Reply #10 from WinCustomize Forums Top
as an extra note, a general form of the function:

-a*(x-b)/(x+a)

a is roughly the closness of the 'curving' point to the origin, so INCREASING this number makes the function a more GRADUAL curve (I recommend sticking around 20-40, but increase this as you increase b)

b is your limit,
so b = 100 will make the function decrease from 100 to 0 in x = 0 to 100
and b = 200 will make the function decrease from 200 to 0 in x = 0 to 200
Reply #11 from WinCustomize Forums Top
Ok, the -a*(x-b)/(x+a) function works perfect. However I have two different functions now. Is there any way that the -a*(x-b)/(x+a) function can be adapted to create a curve like the red one? I feel I got better control over the curve with this last function.
Reply #12 from WinCustomize Forums Top
I guess my Jethro Bodine school of Double-Naught Cypherin' diploma is quite useless in this scenario...
Reply #13 from WinCustomize Forums Top
heh heh, that has a quick solution that might not be equivilent to a mathematical inverse or anything. Think about the curve you have now. Mirror it across the x-axis, it now has the right shape, but it's from -200 to 0 on the y-axis, we want it from 0 to 200, so simply add 200 to every point on the curve! so -200 + 200 -> 0 and 0 + 200 -> 200, and we get the correct y-range.

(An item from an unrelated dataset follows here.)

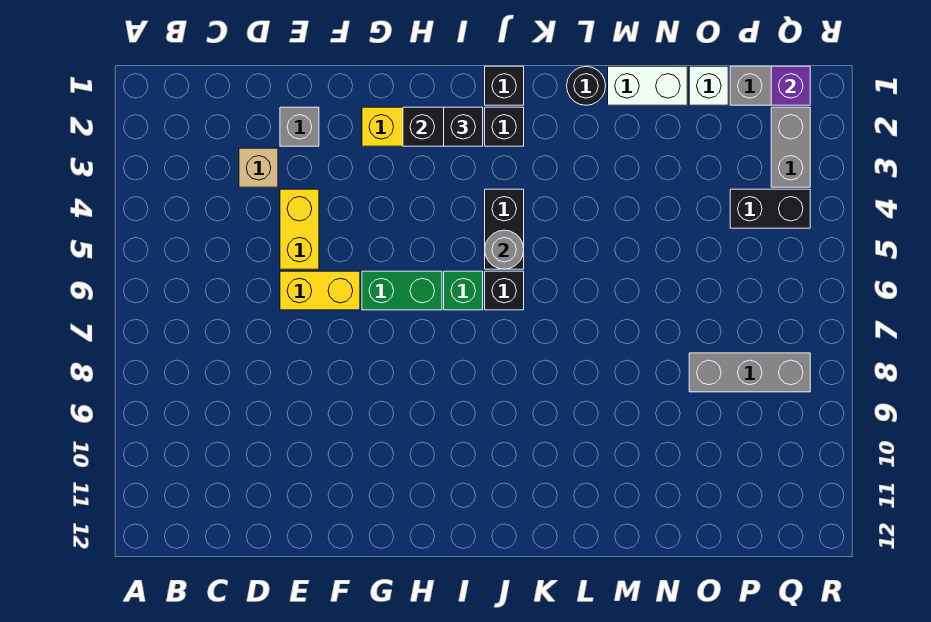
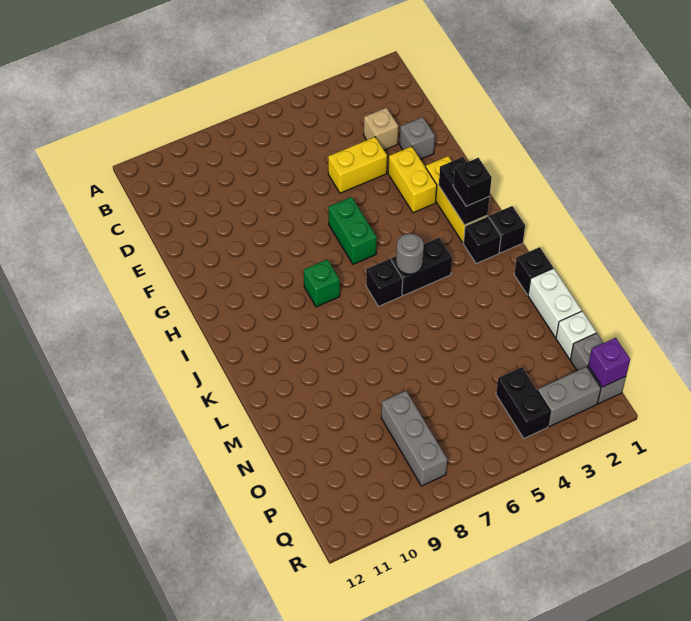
yellow 1x2 brick [280,271,360,310] -> yellow 1x2 brick moved to [388,146,437,213]
green 1x1 brick [444,271,483,310] -> green 1x1 brick moved to [304,259,340,307]
black 1x1 round brick [567,67,606,105] -> black 1x1 brick [514,247,553,295]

So, to mirror a function across x-axis, a rough method is to multiply the entire function by -1, and to add 200 to every point, just add 200 to the function.

therefore:
y = 200+40*(x-200)/(x+40)

generally:
y = b+a*(x-b)/(x+a)

will give you what you want.
Reply #14 from WinCustomize Forums Top
Ah! Brilliant! Thank you very much for your help. It'll be credited in the widget.